#### TO DO
Copy out every line from the records that includes "plan".

#### DATA SECTION

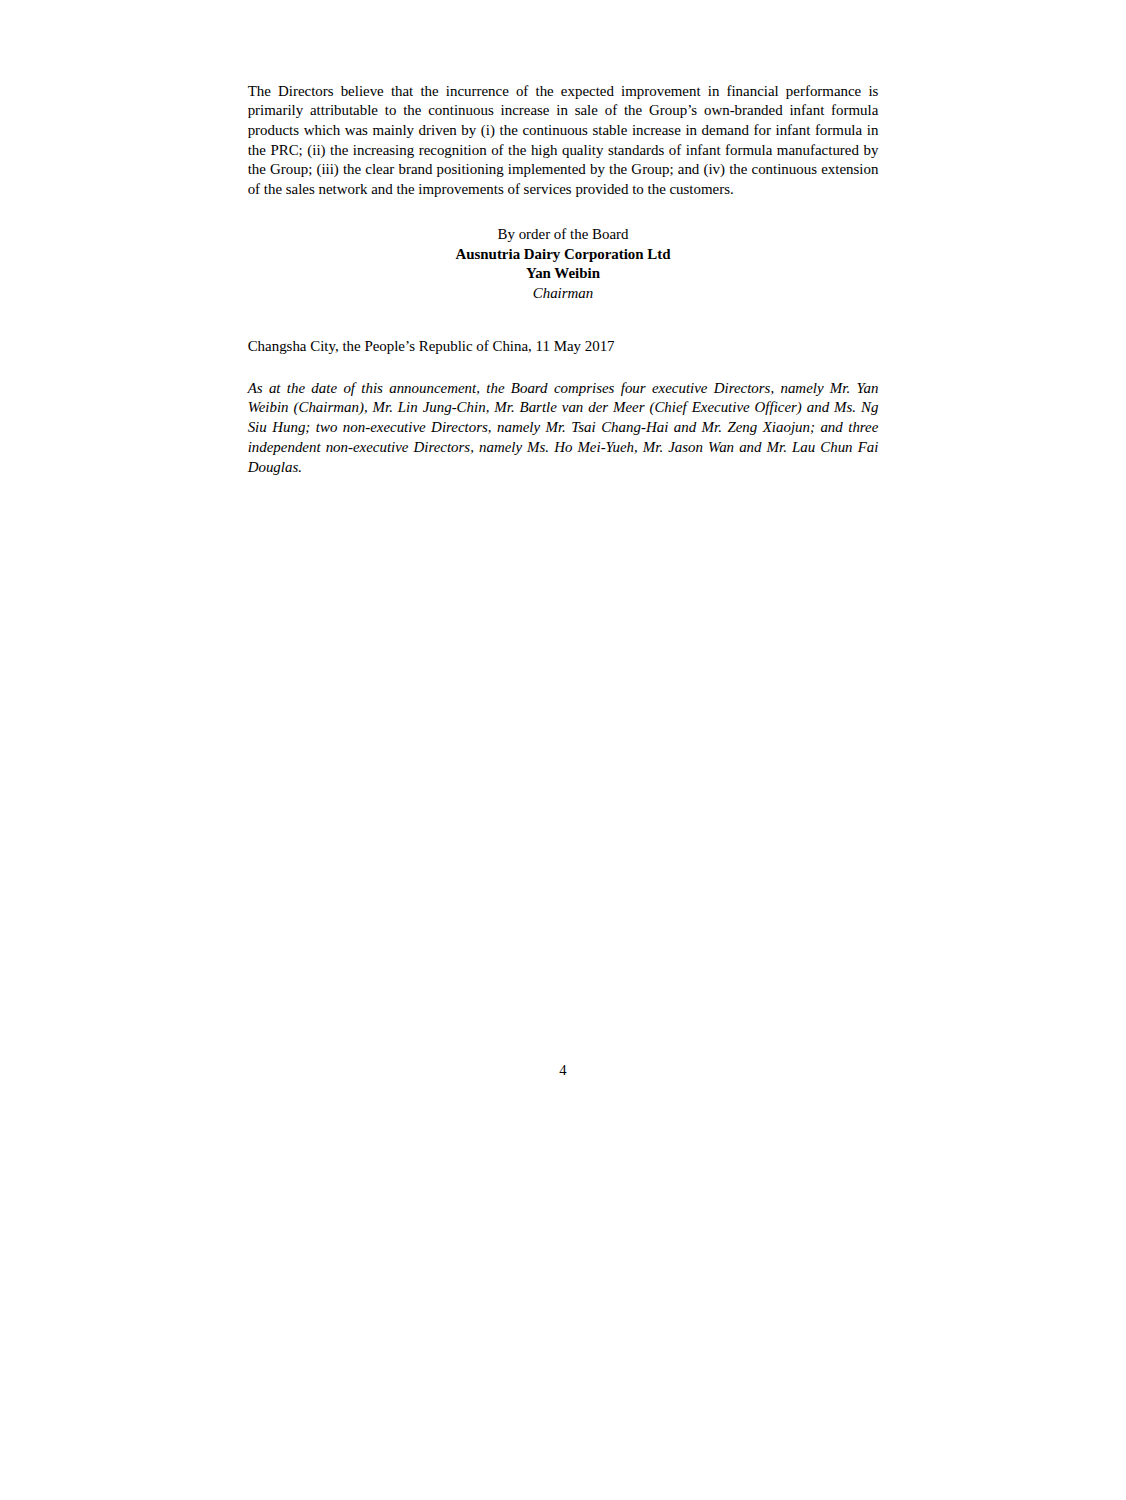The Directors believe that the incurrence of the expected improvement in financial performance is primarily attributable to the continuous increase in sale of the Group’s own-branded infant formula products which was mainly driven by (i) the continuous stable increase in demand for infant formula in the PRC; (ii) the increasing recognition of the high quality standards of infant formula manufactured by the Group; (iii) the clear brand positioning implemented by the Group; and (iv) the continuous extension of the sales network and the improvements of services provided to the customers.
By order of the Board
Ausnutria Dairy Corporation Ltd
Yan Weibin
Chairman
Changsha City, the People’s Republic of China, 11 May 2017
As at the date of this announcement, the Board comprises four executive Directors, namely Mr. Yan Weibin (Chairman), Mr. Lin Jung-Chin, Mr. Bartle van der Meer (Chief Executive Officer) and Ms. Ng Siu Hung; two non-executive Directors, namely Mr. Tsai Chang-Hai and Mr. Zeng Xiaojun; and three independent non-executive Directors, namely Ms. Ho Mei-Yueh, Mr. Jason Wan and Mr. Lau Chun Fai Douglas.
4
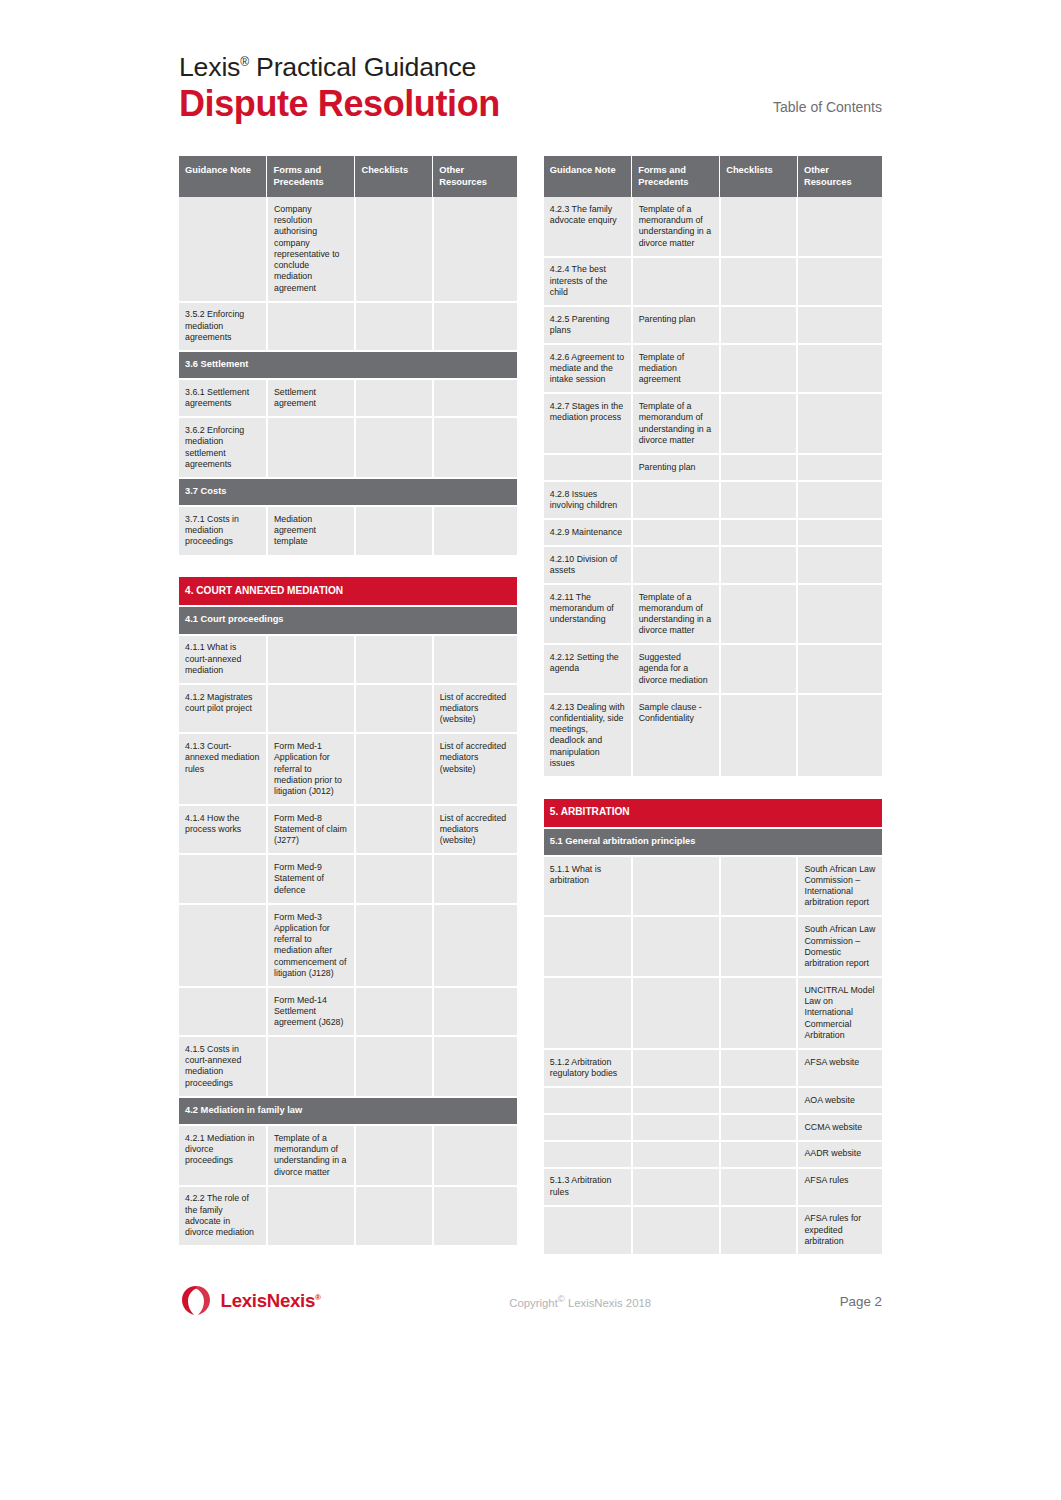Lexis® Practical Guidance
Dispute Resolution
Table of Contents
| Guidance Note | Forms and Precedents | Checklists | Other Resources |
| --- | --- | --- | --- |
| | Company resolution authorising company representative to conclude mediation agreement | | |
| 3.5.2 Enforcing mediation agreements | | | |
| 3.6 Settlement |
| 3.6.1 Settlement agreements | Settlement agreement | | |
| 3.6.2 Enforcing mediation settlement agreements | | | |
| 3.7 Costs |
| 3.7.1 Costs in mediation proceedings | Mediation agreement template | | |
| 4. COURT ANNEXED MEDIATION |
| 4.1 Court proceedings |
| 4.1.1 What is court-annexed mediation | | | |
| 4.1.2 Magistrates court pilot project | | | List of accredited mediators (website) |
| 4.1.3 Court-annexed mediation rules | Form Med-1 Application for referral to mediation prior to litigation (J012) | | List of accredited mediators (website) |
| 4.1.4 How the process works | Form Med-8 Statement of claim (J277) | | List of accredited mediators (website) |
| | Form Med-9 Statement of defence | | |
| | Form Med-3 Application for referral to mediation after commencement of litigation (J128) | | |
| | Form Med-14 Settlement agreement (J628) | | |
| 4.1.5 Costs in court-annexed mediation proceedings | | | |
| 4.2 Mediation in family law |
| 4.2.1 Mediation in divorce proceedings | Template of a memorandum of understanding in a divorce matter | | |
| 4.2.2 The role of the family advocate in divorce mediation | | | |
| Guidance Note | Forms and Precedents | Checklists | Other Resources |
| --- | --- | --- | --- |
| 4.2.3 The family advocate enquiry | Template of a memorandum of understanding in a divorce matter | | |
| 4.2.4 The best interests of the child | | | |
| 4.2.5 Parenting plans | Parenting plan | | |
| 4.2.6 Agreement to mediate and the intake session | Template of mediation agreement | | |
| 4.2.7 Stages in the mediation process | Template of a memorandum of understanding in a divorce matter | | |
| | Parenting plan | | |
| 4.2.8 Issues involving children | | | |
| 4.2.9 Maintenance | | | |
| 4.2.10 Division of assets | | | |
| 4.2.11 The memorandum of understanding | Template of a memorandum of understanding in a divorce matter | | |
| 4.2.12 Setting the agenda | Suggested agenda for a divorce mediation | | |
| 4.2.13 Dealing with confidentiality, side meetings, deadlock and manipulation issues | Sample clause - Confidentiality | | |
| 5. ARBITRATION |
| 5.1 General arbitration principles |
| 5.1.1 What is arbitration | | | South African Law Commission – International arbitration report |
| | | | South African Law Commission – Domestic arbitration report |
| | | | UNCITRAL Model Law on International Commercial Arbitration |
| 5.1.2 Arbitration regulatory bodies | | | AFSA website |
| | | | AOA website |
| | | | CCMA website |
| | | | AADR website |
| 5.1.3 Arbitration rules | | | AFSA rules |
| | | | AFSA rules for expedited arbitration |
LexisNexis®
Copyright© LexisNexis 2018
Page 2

#### REPLY
| 4.2.5 Parenting plans | Parenting plan | | |
| | Parenting plan | | |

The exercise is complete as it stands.